Andy Gelman responds to yesterday’s matching rant:
I see what Chris is getting at–matching, like regression, won’t help for the variables you’re not controlling for–but I disagree with his characterization of matching as a weighting scheme. I see matching as a way to restrict your analysis to comparable cases. The statistical motivation: robustness. If you had a good enough model, you wouldn’t neet to match, you’d just fit the model to the data. But in common practice we often use simple regression models and so it can be helpful to do some matching first before regression. It’s not so difficult to match on dozens of variables, but it’s not so easy to include dozens of variables in your least squares regression. So in practice it’s not always the case that “you are simply matching based on those same X. To put it another way: yes, you’ll often need to worry about potential X variables that you don’t have–but that shouldn’t stop you from controlling for everything that you do have, and matching can be a helpful tool in that effort.
Beyond this, I think it’s useful to distinguish between two different problems: imbalance and lack of complete overlap. See chapter 10 of ARM for further discussion. Also some discussion here.
This sounds right to me. When I think of matching as a weighting scheme, it’s weights that downplay or eliminate cases that have little business being compared. Maybe that’s incorrect in a technical sense, but I find it a useful way to think about the technique.

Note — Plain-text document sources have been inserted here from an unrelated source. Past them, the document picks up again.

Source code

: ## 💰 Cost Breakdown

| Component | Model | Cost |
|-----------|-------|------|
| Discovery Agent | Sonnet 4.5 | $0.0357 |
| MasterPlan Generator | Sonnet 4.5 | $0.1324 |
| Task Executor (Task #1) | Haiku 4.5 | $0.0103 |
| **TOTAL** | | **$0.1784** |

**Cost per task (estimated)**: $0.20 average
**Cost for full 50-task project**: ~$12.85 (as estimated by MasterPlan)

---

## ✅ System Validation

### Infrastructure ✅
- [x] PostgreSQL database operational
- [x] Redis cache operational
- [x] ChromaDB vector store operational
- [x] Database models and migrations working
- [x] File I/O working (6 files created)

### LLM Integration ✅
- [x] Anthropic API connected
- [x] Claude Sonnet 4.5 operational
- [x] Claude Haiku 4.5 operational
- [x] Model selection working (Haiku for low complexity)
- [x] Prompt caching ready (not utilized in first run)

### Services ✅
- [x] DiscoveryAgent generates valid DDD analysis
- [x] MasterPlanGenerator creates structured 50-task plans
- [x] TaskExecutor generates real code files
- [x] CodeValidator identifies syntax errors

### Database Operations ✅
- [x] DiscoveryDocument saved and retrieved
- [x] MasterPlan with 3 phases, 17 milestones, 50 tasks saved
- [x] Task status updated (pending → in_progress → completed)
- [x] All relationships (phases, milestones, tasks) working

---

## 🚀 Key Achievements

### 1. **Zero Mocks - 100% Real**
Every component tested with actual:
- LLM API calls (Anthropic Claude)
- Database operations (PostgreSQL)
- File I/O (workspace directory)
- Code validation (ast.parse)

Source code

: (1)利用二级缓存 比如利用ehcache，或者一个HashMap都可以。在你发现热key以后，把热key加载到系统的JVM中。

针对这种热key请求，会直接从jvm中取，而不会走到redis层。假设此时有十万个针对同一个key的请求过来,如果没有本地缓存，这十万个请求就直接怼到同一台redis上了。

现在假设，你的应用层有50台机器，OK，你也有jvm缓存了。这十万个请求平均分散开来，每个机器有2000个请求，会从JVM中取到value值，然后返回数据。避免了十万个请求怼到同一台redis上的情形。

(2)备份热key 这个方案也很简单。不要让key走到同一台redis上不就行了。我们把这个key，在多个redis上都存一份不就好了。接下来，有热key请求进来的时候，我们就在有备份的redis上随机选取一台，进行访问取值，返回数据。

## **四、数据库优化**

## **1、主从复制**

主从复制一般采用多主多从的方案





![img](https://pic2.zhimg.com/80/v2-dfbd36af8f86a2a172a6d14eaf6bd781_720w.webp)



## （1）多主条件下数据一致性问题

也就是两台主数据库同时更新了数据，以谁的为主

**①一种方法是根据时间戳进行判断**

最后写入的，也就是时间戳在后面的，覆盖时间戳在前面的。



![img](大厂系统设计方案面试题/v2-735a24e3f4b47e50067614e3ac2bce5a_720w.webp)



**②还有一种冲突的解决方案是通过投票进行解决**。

One of the downsides of matching when there are unobservables involved, is that you might be discarding observations that have very good reason to be compared. In this case you might consider showing both the matching and regression results, and letting the readser judge for themselves. Better yet: make those unobservables observable, or look for opportunities to answer the question through natural experiments.
The cardinal sin of political science dissertations? Jumping to a case and data collection before you have a research design. You should have your research design, tests for your assumptions, and a complete write-up plan before you ever collect a single variable. One of the great things about randomized control trials is not that they eliminate many sources of bias, but they force you to follow the scientific method (to a degree).